Oxidative Stress-Induced Senescence Responses In Dental Pulp Progenitor Cells

Dental pulp may provide a potential source of progenitor cells for tissue engineering purposes. However, these require considerable in vitro expansion before use, leading to loss of proliferative lifespan and cellular senescence, potentially accompanied by increased oxidative stress, altered cellular responses and differentiation. Objectives: To investigate the effects of oxidative stress on dental pulp progenitor cell (DPPC) clones, in terms of population doubling levels (PDLs) and senescence. Methods: DPPCs were isolated from three wisdom teeth, pulps dissected and cell suspensions obtained by collagenase/dispase digestion. DPPCs were isolated by fibronectin adhesion and clonal cell lines produced. DPPCs were seeded at 1x10⁵ and maintained in the absence/presence of sub-lethal doses of H₂O₂ (5, 10, 25, 50, 100, 200μM). PDLs throughout culture were monitored, in addition to the expression of a triplicate of stem cell markers (CD105, CD90, CD73) by RT-PCR, at different PDLs. Cellular senescence was determined by senescence associated-β-gal staining and telomere restriction fragment (TRF) analysis. Results: DPPC PDLs over 200 days in low H₂O₂ concentrations (5-25μM) suggested no significant alterations in proliferation compared to untreated cultures, although proliferation rates decreased in higher H₂O₂ concentrations (50-200μM) over 80 days. Stem cell marker expression was maintained at 30 days in H₂O₂-treated and control cultures. After 80 days, senescence associated-β-gal staining was higher (61%) in DPPCs cultured in 200μM H₂O₂, compared with untreated controls (28%).

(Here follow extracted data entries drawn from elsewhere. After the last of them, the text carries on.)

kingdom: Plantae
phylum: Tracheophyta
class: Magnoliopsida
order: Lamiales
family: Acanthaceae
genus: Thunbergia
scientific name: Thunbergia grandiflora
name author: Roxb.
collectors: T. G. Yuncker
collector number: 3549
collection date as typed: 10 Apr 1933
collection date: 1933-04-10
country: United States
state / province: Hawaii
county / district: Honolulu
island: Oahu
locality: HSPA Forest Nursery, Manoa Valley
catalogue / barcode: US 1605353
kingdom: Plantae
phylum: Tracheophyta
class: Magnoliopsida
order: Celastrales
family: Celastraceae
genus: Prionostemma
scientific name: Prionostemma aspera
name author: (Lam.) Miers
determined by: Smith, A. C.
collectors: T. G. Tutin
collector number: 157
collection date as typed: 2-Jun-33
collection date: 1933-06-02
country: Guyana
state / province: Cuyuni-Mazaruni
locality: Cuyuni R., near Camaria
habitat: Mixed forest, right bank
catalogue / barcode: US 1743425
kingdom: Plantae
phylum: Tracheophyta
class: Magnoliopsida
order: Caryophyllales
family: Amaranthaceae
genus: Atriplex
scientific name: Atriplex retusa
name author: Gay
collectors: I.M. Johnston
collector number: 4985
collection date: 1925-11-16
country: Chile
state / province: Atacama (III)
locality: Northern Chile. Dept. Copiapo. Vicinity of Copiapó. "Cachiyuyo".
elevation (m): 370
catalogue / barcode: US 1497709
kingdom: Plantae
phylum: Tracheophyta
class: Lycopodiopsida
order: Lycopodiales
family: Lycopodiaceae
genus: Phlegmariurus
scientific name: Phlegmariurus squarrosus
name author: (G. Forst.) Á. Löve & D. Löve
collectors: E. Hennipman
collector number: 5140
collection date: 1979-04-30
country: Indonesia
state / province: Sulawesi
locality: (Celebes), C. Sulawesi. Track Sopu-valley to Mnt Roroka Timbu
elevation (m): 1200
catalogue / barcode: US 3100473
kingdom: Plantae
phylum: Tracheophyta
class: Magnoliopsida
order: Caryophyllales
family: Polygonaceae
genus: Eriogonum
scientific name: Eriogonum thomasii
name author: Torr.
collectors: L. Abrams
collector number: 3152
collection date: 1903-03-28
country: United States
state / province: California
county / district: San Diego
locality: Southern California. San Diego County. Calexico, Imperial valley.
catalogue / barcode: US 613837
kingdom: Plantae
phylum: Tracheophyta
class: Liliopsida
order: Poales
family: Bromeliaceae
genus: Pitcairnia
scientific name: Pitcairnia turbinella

Senescence was confirmed by TRF analysis. Differences in the rates of H₂O₂-induced senescence between clones, was also observed. Conclusions: DPPCs are sensitive to H₂O₂ at high (50-200μM) concentrations, leading to a reduction in proliferation, although cells continue to express stem cell markers. Initial data also suggests differential DPPC clone responses to oxidative stress-induced senescence, suggesting variable DPPCs populations, in terms of proliferation and regenerative potential. Further studies will investigate cell behaviour under these extreme oxidative stress (50-200μM) conditions.